Krise ist immer
Wie Ulrike Hermann die Kulturgemeinschaft durch schwierige Zeiten führte
Wer im Kulturbereich arbeitet, ist es gewohnt, mit Krisen umzugehen. Das gilt besonders für den Live-Sektor, für Theater und Konzerte, die zwar geprobt, aber nicht vorproduziert werden können und deshalb bei jeder Aufführung von neuem ihren Reiz, ihre Präsenz, ihre Imagination, ihren Charme, ihre Wucht, kurz: ihre Kunst beweisen müssen. Dafür, dass es gelingt, müssen viele Rädchen ineinandergreifen, müssen Spielzeitplanung, Dramaturgie, Disposition, Marketing, künstlerisches Ensemble, Verwaltung, Technik und Abendregie zusammenwirken und präzise aufeinander abgestimmt sein. Um zu scheitern, reicht es oft, dass nur ein Rädchen herausbricht und damit die ganze Aufführung gefährdet wird. Dann braucht es Krisenmanager, dann braucht es Menschen wie Ulrike Hermann.
Was für den kulturellen Alltagsbetrieb gilt, trifft noch mehr für den Kulturbetrieb im Großen und Ganzen zu. Die Kulturgemeinschaft ist ein solcher Kulturbetrieb im Großen und Ganzen. Er ist groß, weil er in normalen Zeiten Hunderttausende von Konzert- und Theater- und Ausstellungsbesuchen für Zehntausende Mitglieder in Stadt und Land organisiert. Und er tut es im Ganzen, weil er damit ein Netz zwischen vielen Veranstaltern im Raum Stuttgart und dem Publikum in der Region knüpft, einem Publikum zudem, das sonst nicht oder kaum erreicht wird.
Das Netz zwischen den Anbietern und dem Publikum, für das die Kulturgemeinschaft steht, ist in den letzten Jahren und Jahrzehnten aus vielerlei Gründen brüchig geworden. Die Vorstellung dessen, was als Kunst zu verstehen ist, hat sich ständig erweitert und mit ihr die Zahl der Anbieter und die Menge der Angebote. Hinzu kam die mediale Revolution. Alte, über Jahrzehnte eingeübte und als selbstverständlich erachtete kulturelle Handlungsmuster hingegen, nun leicht abwertend als ‚bürgerlicher Kulturbetrieb‘ etikettiert, lösten sich zunehmend auf und stellten das überkommene Konzept der Kulturgemeinschaft als gemeinnützige Vermittlerorganisation vor große Herausforderungen. Was tun?
Zwei mögliche Wege boten sich an. Top down oder bottom up.
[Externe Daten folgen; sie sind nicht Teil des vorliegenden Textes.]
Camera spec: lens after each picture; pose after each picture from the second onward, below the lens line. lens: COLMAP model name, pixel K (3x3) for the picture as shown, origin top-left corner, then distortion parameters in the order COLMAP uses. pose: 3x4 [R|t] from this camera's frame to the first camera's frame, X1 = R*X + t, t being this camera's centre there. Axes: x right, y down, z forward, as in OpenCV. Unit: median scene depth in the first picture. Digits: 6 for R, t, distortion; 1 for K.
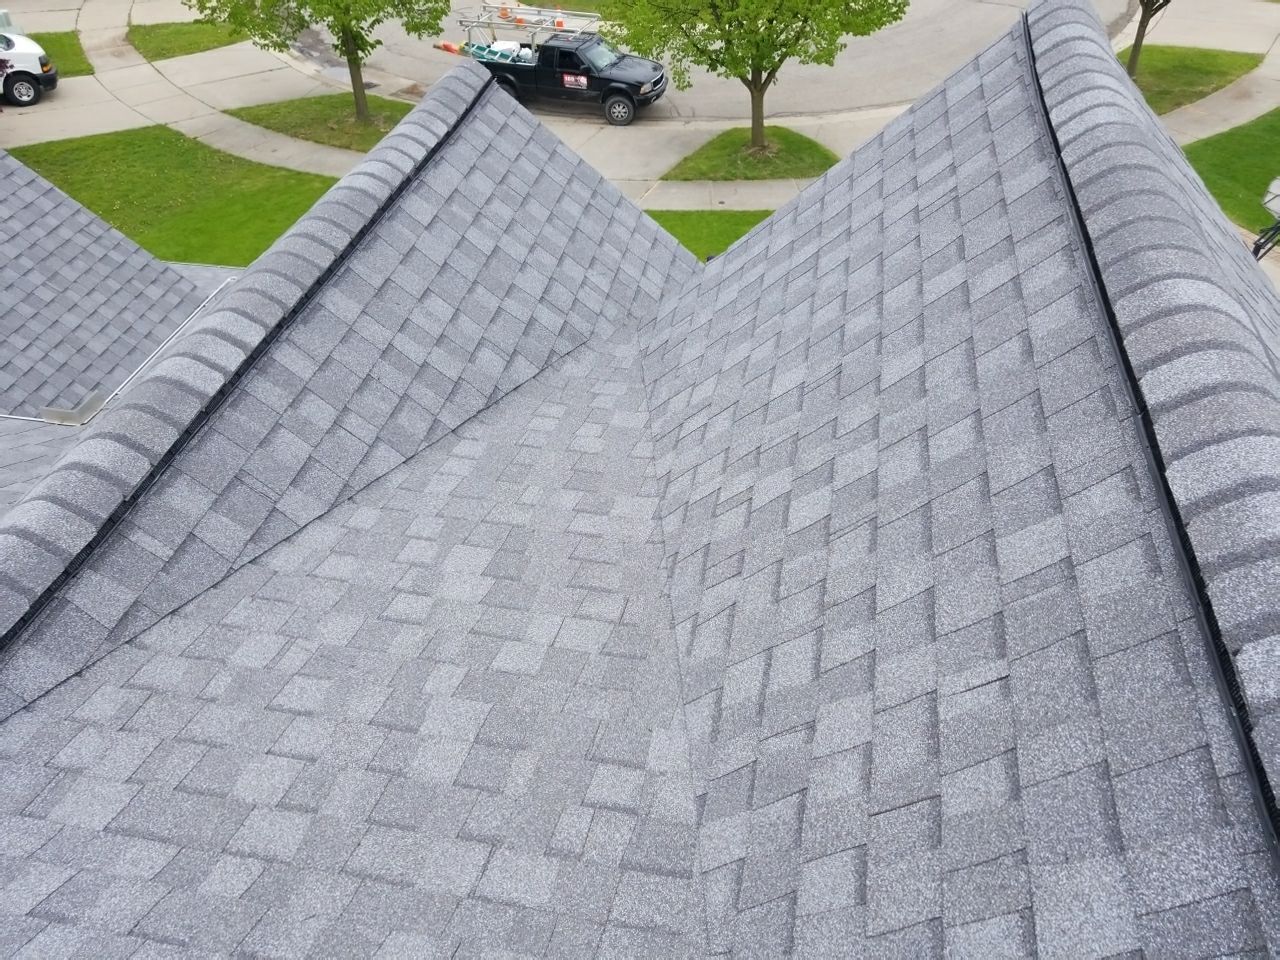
lens RADIAL K [[973.2, 0, 640.0], [0, 973.2, 480.0], [0, 0, 1]] dist [0.006160, -0.018078]
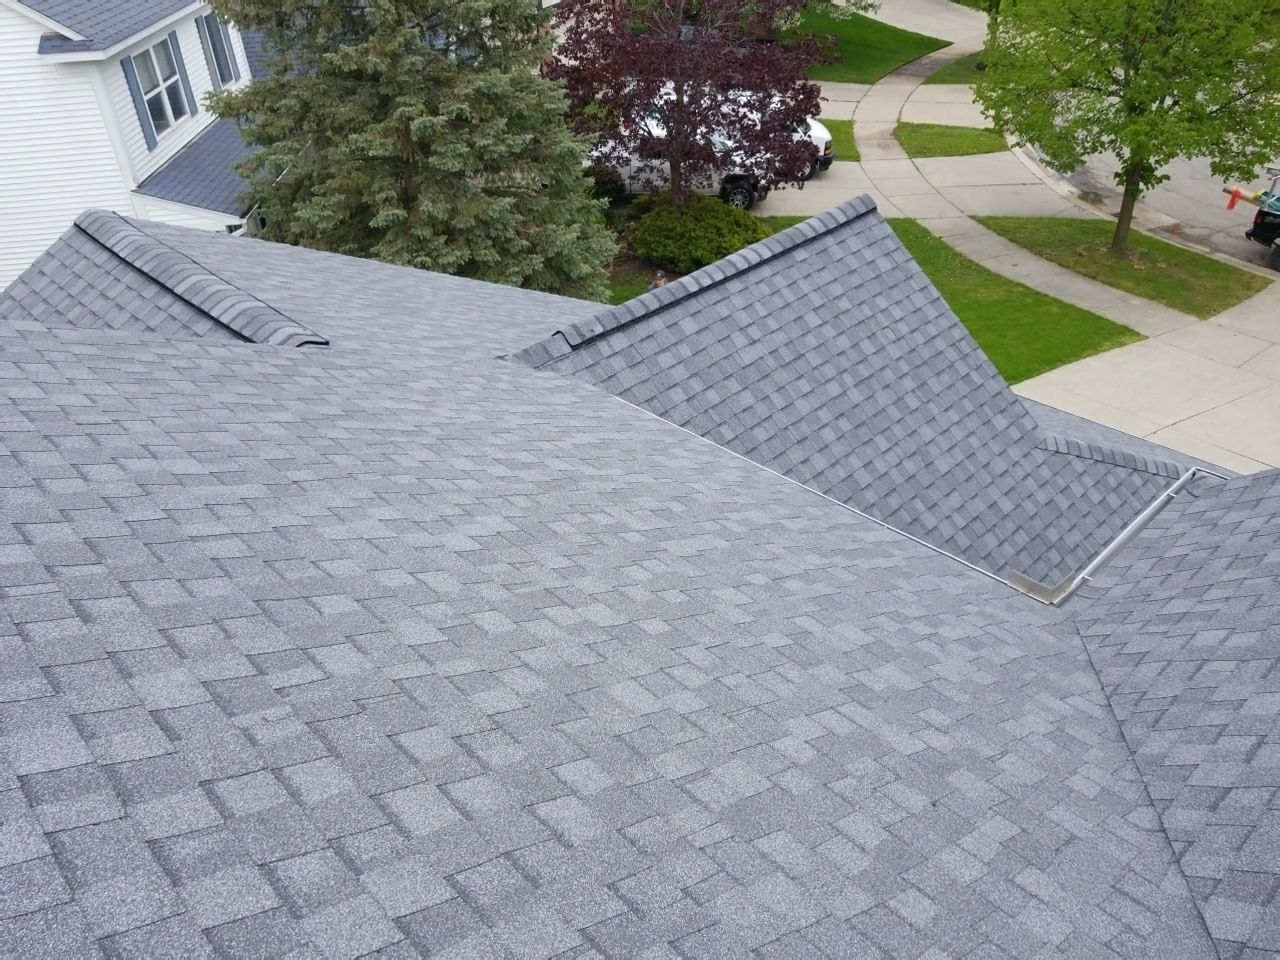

Entweder der ganz große Wurf, die einzigartige Vision, die totale Neuerfindung, quasi das I-Phone der Kulturvermittlung. Wäre schön gewesen, gelingt aber nur einmal in hundert Jahren. Also blieb nur die zweite Möglichkeit: Ärmel hochkrempeln, anpacken, die Organisation neu aufstellen und den ganzen Prozess des Austausches mit den Anbietern und dem Publikum in den Blick nehmen und Stück für Stück optimieren. Ulrike Hermann hat sich für letzteres entschieden, denn sie wusste, wenn etwas gelingen soll, müssen alle Rädchen ineinandergreifen. Das begann im eigenen Team, das zusammengeschweißt und gefördert werden musste, um die Herausforderungen beherzt anzunehmen. Das setzte sich in der Prüfung der Attraktivität und Wirtschaftlichkeit jedes einzelnen Angebots fort. Es beinhaltete aber auch neue, flexible Formate, zugeschnitten auf die Bedürfnisse von Besucher:innen, die ihre kulturelle Agenda individuell zusammenstellen wollen und dabei immer kurzfristiger entscheiden. Und es bedeutete permanentes Feilschen mit den Partnern um angemessene und vermittelbare Preise.
Ulrike Hermann ist diese Herkulesaufgabe unerschrocken und konsequent angegangen. Als Betriebswirtin wusste sie Kennzahlen richtig zu deuten und als Kulturmanagerin, dass eigentlich immer Krise ist und nach dem rettenden Ufer immer der nächste reißende Fluss kommt. Daher ließ sie sich auch nicht durch die Corona-Krise beirren. Wieder hieß es nachdenken, Ärmel hochkrempeln, anpacken und zusehen, dass der Laden nicht auseinanderfliegt. Auch das ist ihr gelungen, vereint mit ihrem Team, durch die Solidarität der Besucher und im Zusammenspiel mit den Theater- und Konzertveranstaltern.
Krise ist noch immer und Krisenmanager wie Ulrike Hermann sind ein großes Glück.
Sie fehlt der Kulturgemeinschaft schon jetzt.